**Try it**
There is one span to output from the data below: the lines starting at the line with "0 0 0 0 1.4" and ending at the line with "M 889,1508 L". Output it exactly, ends included, nothing more.

Stored items:
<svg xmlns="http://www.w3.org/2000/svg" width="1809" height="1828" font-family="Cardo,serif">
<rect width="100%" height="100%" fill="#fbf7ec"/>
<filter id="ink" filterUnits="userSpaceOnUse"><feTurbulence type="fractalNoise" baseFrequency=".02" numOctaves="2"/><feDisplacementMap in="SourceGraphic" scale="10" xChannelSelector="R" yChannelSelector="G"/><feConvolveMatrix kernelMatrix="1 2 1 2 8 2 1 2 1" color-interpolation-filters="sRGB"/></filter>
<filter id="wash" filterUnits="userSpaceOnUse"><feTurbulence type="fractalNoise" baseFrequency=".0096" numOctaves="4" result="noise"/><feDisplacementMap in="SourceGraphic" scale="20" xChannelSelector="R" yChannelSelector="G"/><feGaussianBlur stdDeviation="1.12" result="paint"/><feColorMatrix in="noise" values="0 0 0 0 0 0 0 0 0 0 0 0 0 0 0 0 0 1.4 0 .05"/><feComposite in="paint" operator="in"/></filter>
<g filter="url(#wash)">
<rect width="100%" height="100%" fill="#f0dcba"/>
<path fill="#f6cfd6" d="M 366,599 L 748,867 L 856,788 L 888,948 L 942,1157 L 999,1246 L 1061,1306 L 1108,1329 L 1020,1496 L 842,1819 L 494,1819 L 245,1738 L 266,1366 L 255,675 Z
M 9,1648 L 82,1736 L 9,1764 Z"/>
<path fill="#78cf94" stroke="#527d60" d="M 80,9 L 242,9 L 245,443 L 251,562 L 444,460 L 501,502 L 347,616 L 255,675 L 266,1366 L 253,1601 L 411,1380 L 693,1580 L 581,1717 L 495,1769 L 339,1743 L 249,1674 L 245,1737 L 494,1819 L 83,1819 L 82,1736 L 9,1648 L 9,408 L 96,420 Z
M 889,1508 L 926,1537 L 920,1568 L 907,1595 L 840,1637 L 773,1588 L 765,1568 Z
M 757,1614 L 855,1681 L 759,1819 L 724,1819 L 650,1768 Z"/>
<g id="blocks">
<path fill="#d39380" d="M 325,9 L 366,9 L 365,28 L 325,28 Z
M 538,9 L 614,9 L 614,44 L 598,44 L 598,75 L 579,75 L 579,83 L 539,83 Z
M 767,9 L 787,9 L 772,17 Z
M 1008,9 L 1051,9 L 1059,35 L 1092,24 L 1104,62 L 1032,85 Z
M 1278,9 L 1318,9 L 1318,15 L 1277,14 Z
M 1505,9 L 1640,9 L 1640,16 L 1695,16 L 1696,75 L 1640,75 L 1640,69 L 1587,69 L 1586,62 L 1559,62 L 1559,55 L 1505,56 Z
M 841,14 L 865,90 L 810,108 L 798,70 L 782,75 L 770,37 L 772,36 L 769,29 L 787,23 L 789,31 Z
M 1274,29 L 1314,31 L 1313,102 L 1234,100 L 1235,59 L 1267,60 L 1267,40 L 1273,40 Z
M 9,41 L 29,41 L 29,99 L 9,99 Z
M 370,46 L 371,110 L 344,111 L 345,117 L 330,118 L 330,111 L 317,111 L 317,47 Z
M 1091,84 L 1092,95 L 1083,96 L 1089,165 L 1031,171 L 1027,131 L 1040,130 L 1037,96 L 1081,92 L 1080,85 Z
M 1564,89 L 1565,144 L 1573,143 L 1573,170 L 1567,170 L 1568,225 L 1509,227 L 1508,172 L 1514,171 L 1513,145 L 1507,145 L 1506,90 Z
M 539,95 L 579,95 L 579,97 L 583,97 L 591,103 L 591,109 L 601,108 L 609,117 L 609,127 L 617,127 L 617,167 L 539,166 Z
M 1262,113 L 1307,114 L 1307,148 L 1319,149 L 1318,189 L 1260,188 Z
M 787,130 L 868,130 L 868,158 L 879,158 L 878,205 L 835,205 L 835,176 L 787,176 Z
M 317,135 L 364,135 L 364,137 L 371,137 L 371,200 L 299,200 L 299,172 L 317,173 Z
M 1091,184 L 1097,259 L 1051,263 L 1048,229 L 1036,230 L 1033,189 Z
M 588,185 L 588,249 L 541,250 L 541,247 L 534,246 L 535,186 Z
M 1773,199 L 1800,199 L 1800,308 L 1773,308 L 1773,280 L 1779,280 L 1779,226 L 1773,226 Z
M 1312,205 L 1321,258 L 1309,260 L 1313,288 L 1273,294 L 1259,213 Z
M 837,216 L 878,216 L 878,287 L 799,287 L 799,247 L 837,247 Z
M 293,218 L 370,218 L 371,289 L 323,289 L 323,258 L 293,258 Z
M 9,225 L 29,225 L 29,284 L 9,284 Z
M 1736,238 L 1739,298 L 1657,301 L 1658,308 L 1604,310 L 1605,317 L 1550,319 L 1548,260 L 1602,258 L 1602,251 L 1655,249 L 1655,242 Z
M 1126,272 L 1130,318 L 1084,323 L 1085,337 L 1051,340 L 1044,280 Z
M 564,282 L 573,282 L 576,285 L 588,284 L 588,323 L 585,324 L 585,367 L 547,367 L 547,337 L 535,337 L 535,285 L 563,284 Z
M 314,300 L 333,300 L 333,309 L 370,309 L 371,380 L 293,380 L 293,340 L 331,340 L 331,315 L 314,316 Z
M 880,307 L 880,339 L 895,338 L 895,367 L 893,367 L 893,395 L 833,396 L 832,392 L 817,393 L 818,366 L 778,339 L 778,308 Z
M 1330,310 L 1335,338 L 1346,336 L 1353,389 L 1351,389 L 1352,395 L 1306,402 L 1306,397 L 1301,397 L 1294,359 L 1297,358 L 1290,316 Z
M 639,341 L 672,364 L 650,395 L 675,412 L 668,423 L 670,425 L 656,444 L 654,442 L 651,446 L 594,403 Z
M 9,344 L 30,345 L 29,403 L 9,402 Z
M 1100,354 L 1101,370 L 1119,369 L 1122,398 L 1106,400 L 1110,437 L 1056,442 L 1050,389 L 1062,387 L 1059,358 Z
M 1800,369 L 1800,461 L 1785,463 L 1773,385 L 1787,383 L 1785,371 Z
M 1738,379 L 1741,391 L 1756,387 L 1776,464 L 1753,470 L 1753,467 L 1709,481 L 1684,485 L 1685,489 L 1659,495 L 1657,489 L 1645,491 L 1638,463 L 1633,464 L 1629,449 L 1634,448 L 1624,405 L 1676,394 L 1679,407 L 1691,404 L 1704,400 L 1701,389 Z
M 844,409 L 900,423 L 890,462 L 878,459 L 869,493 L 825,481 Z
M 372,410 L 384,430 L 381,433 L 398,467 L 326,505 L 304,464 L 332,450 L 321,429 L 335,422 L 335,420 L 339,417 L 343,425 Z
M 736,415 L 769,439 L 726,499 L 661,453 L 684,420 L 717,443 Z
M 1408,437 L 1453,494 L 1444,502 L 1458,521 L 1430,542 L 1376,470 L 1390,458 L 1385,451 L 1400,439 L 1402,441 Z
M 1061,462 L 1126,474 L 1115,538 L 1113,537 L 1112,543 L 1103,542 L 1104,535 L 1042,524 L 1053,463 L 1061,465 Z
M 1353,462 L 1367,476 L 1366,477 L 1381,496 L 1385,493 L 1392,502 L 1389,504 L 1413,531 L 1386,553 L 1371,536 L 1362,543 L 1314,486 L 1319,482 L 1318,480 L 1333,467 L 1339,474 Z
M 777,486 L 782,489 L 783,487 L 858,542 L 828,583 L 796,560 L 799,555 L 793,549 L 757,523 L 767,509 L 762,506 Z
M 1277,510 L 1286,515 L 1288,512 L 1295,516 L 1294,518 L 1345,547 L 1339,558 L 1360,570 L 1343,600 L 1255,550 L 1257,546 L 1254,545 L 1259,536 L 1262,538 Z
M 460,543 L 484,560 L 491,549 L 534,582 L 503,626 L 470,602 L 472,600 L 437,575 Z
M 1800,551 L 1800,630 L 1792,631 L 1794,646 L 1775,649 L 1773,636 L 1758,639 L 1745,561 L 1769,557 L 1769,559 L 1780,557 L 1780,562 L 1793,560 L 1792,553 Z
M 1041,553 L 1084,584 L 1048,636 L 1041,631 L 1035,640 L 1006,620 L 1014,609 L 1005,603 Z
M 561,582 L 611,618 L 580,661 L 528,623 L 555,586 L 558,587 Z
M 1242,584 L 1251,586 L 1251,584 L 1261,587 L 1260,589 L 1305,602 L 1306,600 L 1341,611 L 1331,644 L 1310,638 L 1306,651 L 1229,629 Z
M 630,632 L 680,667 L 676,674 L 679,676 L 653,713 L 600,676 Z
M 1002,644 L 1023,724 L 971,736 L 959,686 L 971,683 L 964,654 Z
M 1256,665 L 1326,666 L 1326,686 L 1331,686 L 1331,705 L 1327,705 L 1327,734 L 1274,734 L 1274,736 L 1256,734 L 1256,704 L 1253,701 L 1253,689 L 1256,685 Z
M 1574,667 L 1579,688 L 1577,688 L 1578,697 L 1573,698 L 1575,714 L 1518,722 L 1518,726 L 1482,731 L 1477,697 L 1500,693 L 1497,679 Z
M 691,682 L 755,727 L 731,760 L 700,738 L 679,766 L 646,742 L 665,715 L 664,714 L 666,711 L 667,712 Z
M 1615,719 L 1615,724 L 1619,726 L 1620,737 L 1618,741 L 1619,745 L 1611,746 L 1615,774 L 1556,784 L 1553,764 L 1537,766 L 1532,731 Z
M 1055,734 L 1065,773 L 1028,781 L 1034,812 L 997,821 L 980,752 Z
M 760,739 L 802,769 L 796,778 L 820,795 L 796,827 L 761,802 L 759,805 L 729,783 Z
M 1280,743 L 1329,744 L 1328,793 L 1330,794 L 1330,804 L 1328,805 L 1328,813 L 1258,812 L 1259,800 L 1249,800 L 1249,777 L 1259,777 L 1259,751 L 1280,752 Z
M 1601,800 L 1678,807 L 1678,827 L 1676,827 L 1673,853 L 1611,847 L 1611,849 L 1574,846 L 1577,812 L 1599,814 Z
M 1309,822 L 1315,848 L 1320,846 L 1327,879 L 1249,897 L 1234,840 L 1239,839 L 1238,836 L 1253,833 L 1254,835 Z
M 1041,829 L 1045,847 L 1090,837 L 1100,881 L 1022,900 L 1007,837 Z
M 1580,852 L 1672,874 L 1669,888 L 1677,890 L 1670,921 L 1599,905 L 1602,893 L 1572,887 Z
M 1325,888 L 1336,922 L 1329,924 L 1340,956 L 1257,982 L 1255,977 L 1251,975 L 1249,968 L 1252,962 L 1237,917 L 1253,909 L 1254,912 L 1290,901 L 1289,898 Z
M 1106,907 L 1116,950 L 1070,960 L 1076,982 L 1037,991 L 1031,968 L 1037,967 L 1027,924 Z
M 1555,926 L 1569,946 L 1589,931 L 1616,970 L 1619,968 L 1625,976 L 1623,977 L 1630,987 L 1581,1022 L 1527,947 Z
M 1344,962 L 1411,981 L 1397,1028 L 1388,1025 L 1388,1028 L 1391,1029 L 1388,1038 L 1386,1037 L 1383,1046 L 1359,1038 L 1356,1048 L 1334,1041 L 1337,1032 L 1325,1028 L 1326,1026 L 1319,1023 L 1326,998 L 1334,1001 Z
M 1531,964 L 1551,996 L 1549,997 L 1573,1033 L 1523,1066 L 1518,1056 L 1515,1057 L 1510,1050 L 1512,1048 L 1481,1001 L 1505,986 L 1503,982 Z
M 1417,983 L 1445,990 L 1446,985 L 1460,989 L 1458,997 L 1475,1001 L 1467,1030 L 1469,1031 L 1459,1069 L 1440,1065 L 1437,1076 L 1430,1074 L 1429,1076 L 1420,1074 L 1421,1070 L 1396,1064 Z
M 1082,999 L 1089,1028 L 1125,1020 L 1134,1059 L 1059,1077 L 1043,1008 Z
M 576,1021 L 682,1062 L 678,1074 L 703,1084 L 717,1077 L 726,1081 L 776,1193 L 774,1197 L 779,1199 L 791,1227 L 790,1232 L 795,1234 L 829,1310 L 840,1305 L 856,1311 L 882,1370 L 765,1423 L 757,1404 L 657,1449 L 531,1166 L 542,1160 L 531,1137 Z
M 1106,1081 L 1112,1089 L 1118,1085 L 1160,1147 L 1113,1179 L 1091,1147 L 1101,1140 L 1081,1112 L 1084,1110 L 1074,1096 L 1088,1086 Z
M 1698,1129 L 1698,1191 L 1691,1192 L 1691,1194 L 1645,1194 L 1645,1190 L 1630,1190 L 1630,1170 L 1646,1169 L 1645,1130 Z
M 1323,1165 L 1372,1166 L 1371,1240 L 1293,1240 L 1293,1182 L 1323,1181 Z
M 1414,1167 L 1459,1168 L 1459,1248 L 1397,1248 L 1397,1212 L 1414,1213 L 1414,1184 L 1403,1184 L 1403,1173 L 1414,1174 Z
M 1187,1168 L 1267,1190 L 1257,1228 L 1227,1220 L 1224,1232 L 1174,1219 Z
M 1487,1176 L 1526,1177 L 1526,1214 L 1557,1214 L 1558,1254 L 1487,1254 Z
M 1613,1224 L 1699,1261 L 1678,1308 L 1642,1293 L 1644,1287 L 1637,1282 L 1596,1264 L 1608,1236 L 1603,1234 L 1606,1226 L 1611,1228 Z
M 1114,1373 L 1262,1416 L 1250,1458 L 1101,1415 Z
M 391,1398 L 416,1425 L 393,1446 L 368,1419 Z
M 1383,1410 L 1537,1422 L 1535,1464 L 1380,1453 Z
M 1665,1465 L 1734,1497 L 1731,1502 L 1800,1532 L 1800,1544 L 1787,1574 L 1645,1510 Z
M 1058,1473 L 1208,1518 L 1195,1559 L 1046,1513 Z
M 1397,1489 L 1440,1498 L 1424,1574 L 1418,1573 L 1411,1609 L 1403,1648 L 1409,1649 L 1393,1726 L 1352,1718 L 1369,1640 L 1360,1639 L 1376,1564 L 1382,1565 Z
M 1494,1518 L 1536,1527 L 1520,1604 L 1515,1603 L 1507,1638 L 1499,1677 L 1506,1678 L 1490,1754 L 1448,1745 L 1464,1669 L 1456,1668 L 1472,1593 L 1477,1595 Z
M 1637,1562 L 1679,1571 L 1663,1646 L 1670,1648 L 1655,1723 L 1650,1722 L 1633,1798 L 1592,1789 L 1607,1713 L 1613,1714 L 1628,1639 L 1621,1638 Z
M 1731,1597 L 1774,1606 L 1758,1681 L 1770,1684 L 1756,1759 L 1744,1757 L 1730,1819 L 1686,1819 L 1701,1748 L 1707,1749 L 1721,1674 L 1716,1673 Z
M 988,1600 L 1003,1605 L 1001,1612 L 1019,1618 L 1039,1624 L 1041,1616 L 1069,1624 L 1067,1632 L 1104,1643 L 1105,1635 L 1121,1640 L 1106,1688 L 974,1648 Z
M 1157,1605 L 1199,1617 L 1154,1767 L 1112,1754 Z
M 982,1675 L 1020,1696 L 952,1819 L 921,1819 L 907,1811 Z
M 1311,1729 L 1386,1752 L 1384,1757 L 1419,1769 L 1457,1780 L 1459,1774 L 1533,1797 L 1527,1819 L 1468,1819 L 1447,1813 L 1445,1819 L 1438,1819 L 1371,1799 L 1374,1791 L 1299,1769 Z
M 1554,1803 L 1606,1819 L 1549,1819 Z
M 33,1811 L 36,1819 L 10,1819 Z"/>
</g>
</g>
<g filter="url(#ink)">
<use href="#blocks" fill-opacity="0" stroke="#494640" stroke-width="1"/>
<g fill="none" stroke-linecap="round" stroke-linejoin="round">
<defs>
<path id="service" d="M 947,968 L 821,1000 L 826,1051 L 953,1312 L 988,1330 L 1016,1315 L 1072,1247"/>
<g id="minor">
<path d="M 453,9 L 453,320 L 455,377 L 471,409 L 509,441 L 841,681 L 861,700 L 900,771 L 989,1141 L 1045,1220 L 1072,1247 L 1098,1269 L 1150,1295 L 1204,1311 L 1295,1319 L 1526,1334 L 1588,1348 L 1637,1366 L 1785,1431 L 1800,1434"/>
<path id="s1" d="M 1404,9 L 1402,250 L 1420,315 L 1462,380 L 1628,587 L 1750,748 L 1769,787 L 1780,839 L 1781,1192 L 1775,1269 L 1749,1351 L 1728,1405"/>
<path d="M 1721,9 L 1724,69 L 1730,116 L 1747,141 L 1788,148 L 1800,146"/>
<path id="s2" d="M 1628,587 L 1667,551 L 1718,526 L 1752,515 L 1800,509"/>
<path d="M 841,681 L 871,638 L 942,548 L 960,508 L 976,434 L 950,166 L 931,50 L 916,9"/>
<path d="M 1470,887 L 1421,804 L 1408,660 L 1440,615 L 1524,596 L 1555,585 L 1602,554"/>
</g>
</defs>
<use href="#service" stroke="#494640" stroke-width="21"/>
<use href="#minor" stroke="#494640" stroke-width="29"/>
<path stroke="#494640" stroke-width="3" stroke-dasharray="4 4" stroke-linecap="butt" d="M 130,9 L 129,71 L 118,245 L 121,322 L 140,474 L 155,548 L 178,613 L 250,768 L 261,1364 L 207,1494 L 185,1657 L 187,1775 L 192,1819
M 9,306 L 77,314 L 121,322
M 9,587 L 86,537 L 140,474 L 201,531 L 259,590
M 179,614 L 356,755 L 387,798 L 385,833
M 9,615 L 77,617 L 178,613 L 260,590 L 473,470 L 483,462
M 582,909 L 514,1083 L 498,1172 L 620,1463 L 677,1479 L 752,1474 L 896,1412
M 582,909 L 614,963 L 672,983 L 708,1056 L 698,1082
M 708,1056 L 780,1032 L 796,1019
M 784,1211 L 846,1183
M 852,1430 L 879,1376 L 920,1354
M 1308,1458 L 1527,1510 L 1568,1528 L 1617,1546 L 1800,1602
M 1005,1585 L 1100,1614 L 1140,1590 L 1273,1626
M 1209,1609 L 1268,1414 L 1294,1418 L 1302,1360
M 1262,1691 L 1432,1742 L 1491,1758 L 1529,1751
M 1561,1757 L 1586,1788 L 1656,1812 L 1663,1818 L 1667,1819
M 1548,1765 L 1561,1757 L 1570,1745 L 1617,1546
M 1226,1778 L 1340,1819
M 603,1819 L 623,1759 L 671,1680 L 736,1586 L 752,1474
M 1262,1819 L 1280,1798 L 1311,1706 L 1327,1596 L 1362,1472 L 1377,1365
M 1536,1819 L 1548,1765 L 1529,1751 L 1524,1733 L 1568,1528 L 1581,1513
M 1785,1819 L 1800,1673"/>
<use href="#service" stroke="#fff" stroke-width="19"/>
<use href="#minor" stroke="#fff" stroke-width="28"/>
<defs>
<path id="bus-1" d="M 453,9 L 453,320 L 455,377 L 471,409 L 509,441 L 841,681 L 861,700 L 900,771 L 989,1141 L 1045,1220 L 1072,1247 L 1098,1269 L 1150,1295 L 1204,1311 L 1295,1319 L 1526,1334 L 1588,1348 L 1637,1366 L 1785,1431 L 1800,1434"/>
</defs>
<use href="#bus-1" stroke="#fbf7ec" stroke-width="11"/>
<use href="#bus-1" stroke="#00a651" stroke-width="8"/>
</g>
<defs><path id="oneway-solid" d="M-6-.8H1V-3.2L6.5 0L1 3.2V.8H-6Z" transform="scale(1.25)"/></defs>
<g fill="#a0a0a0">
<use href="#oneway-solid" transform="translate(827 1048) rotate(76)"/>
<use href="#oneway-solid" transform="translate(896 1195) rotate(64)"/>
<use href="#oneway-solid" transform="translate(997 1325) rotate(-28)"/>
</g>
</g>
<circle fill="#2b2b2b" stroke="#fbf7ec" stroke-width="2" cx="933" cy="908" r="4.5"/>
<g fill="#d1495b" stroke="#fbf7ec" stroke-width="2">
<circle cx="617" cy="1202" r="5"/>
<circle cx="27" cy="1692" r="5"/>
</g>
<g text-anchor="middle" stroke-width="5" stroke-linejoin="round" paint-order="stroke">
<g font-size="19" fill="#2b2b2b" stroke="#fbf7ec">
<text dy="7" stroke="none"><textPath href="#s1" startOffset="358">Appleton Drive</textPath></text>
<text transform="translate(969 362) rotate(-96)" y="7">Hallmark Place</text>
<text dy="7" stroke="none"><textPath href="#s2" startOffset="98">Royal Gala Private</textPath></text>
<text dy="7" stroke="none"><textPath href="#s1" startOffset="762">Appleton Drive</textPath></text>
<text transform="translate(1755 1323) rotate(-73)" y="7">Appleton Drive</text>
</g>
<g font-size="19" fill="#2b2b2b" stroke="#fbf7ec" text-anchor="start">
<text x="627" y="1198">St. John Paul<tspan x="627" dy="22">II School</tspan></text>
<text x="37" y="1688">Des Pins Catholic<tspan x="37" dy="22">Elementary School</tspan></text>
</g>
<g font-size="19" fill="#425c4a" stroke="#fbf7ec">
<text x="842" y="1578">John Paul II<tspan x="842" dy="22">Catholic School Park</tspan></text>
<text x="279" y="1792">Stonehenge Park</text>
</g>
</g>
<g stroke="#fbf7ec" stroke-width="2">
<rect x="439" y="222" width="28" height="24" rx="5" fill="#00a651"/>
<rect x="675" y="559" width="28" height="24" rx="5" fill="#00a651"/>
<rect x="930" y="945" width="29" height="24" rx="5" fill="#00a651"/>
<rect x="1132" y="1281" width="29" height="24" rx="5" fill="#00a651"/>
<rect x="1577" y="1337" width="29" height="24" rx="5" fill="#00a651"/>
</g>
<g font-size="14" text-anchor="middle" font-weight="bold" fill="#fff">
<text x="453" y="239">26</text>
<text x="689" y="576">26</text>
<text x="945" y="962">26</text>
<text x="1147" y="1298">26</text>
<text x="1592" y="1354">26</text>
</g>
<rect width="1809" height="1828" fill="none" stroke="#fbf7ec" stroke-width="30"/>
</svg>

**Solution to the exercise**
<filter id="wash" filterUnits="userSpaceOnUse"><feTurbulence type="fractalNoise" baseFrequency=".0096" numOctaves="4" result="noise"/><feDisplacementMap in="SourceGraphic" scale="20" xChannelSelector="R" yChannelSelector="G"/><feGaussianBlur stdDeviation="1.12" result="paint"/><feColorMatrix in="noise" values="0 0 0 0 0 0 0 0 0 0 0 0 0 0 0 0 0 1.4 0 .05"/><feComposite in="paint" operator="in"/></filter>
<g filter="url(#wash)">
<rect width="100%" height="100%" fill="#f0dcba"/>
<path fill="#f6cfd6" d="M 366,599 L 748,867 L 856,788 L 888,948 L 942,1157 L 999,1246 L 1061,1306 L 1108,1329 L 1020,1496 L 842,1819 L 494,1819 L 245,1738 L 266,1366 L 255,675 Z
M 9,1648 L 82,1736 L 9,1764 Z"/>
<path fill="#78cf94" stroke="#527d60" d="M 80,9 L 242,9 L 245,443 L 251,562 L 444,460 L 501,502 L 347,616 L 255,675 L 266,1366 L 253,1601 L 411,1380 L 693,1580 L 581,1717 L 495,1769 L 339,1743 L 249,1674 L 245,1737 L 494,1819 L 83,1819 L 82,1736 L 9,1648 L 9,408 L 96,420 Z
M 889,1508 L 926,1537 L 920,1568 L 907,1595 L 840,1637 L 773,1588 L 765,1568 Z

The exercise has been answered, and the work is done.